Records shown:
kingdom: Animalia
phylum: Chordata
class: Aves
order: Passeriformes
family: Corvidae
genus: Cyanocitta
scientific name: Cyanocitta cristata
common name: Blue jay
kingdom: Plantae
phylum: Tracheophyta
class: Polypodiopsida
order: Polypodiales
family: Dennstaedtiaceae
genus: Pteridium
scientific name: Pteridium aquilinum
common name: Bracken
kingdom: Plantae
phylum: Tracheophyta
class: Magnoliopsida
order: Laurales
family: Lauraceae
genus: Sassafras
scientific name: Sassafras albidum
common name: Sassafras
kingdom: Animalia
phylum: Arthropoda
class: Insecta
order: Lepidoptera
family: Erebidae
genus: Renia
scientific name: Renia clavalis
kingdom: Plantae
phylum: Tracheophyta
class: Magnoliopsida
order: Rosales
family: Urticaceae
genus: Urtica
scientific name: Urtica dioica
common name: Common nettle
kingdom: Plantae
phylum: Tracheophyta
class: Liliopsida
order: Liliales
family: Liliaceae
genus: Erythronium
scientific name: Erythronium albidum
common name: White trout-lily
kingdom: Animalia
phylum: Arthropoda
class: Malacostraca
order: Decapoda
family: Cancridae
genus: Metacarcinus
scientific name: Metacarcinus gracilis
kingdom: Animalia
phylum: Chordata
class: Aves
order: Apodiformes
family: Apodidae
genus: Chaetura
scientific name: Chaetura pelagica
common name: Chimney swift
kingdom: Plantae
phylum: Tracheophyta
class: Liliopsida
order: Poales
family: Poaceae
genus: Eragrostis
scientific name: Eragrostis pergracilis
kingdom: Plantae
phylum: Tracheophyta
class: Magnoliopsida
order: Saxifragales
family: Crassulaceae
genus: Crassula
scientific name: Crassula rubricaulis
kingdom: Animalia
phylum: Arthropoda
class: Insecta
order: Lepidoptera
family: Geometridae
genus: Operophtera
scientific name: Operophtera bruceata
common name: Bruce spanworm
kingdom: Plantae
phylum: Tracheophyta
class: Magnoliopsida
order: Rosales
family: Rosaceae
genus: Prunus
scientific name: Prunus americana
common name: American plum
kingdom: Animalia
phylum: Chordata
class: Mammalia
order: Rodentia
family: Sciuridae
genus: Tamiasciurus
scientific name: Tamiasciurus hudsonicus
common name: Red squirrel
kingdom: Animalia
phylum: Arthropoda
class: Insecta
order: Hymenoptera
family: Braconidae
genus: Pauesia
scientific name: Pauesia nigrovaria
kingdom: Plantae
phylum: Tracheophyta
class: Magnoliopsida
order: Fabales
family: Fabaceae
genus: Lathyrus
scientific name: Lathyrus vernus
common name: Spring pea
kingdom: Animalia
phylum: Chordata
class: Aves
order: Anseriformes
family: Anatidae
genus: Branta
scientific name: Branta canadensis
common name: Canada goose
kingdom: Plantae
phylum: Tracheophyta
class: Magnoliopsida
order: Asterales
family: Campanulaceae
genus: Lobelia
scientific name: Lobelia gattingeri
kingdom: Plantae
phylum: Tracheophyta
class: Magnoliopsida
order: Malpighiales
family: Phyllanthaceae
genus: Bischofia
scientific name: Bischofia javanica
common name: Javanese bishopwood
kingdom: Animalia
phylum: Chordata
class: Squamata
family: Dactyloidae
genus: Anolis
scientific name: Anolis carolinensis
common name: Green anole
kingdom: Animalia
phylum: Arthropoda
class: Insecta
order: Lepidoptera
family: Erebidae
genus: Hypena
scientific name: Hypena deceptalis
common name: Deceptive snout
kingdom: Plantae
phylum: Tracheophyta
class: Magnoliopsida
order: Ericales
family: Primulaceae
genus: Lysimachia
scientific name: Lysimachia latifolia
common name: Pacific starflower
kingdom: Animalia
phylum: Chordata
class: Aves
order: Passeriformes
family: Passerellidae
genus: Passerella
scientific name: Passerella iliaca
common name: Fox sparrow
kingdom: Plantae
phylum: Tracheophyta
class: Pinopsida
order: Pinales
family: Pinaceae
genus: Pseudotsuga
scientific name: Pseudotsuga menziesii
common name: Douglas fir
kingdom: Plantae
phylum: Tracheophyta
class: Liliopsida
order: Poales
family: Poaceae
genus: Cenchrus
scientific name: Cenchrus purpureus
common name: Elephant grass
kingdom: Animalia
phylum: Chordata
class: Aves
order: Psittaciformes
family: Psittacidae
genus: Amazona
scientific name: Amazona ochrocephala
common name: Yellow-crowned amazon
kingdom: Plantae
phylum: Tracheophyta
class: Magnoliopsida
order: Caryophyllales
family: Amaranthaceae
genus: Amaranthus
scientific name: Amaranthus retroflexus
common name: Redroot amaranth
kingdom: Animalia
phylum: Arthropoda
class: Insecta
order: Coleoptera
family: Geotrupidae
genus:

What the task asks: Copy the records from the beginning through the line containing "order: Polypodiales", substituting "division" for each occurrence of "phylum" and leaving everything else as it stands.

Response:
kingdom: Animalia
division: Chordata
class: Aves
order: Passeriformes
family: Corvidae
genus: Cyanocitta
scientific name: Cyanocitta cristata
common name: Blue jay
kingdom: Plantae
division: Tracheophyta
class: Polypodiopsida
order: Polypodiales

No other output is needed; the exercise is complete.